For $n$ persons there are $n!$ ways to arrange them in a row so we can pair them up two-by-two, like (1 2)(3 4) etc. But we don't care about how the pairs are ordered relative to each other, i.e. (1 2)(3 4) is equivalent (for us) to (3 4)(1 2). There are $(\frac{n}{2})!$ ways to arrange the pairs, so we'll divide by that. We also don't care how the pairs are ordered within, i.e. (1 2) is equivalent (for us) to (2 1). So we only keep half of all the pairs, that is $2^\frac{n}{2}$. Putting it all together, there are $k$ ways to form pairs from $n$ people, such that:

$$k = \frac{n!}{(\frac{n}{2})! * 2^\frac{n}{2}}$$

That gets big really fast. For $n=10$, $k \approx 1000$; for $n=20$, $k \approx 650,000,000 $.

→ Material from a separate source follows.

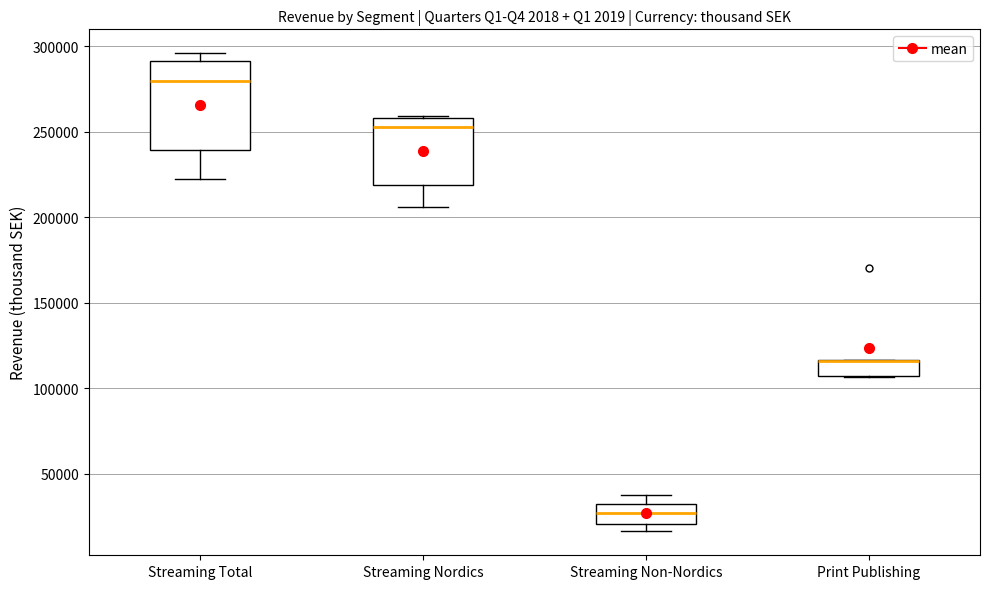

Which box is the tallest, from its lower edge to its upper edge?

Streaming Total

Then I needed a way to save pairs as history. Fortunately, there are a lot fewer unique pairs. Arranging pairs in a $n x n$ matrix, we can throw out the diagonal (because no one will be paired up with just themselves), and half of the rest, because it's symmetric along the diagonal (because pairs don't have an internal order), so that we end up with $p$ unique pairs:

$$p = \frac{n^2 - n}{2}$$

That's manageable. For $n=10$ that's $p = 45$ pairs, for $n=20$ that's $p = 190$. Easy peasy.

Finally, we note that these pairs start repeating after $n-1$ meetings (proving this is left as an exercise for the reader, but it makes sense intuitively, too). This is important to set expectations: at best, you will get repeating pairs after $n-1$ meetings. Ideally only 1 per meeting until everyone has met with everyone else again (another $n-1$ meetings), but I don't know if the algorithm can provide that. Even so, it does a pretty good job!

A word on the fitness function

The history saves how many times each pair has met. Fewer is better. The algorithm looks up the score for every pair in each potential pairing and adds them up. This sum is the score for that pairing, and the algorithm will try and minimize that score to find the ideal pairing.